Une armée de métier n’est bonne qu’à la condition d’être soumise à un entraînement incessant. Les légions romaines, sous les Empereurs, offrent le type le plus parfait d’une armée de métier. Elles étaient invincibles. Mais aussi, elles promenaient constamment à travers l’Europe leurs enseignes victorieuses. Il est inutile de rappeler ce qu’étaient les vieux soldats du premier Empire, auxquels le repos était inconnu. Sous le deuxième Empire, on eut de magnifiques armées, composées presque exclusivement de vieux soldats, tels que les donnait la loi de 1832 avec le remplacement et la substitution. La loi sur l’exonération, votée en 1855 en augmenta le nombre ; sur un effectif de 400 000 hommes, on compta un moment 260 000 rengagés ; le contingent annuel réellement incorporé s’était abaissé à 30 000 hommes. Ce sont ces armées-là qui firent les guerres de Grimée, d’Italie, du Mexique, les expéditions de Chine et de Syrie. Elles étaient ainsi tenues en haleine, et, quand la guerre de 1870 éclata, nous avions une armée excellente à laquelle il ne manquait précisément que le nombre, et peut-être un meilleur commandement. Aujourd’hui, l’état de paix est l’état normal et le restera sans doute longtemps encore.

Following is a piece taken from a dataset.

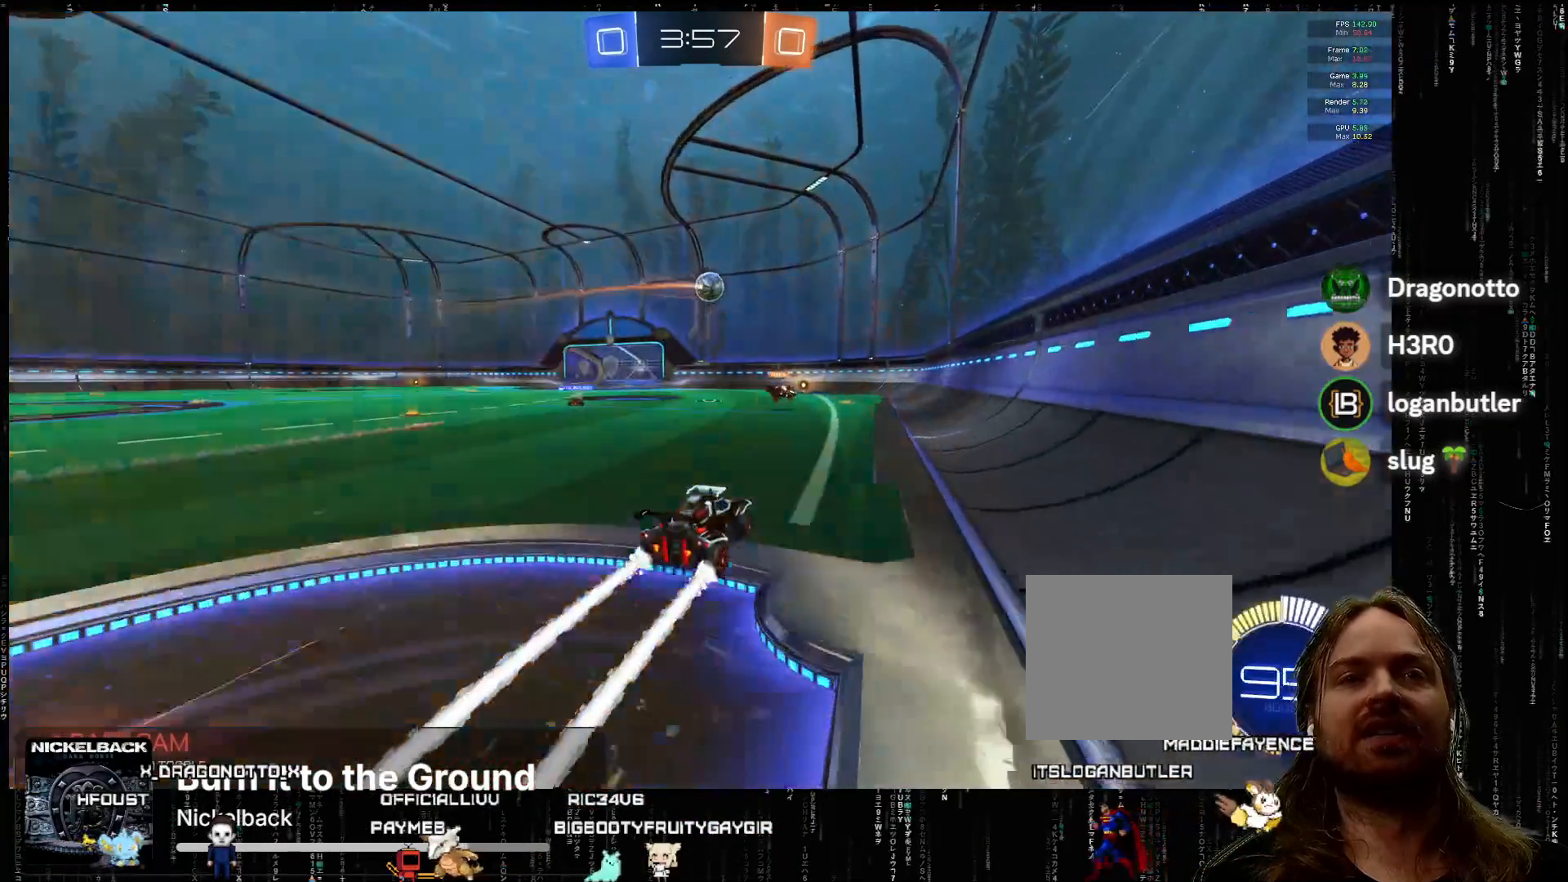
{"buttons": ["R2"], "left_stick": "center", "events": [[400, "left_stick", "left"], [467, "left_stick", "center"]]}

Une armée de vieux soldats, condamnée à l’oisiveté, n’ayant même pas pour s’occuper l’instruction à donner aux recrues, — car dans une armée de ce genre le nombre des incorporations annuelles serait forcément limité, — s’engourdirait dans les casernes, perdrait ses qualités, et se transformerait en une armée de piliers de cantine.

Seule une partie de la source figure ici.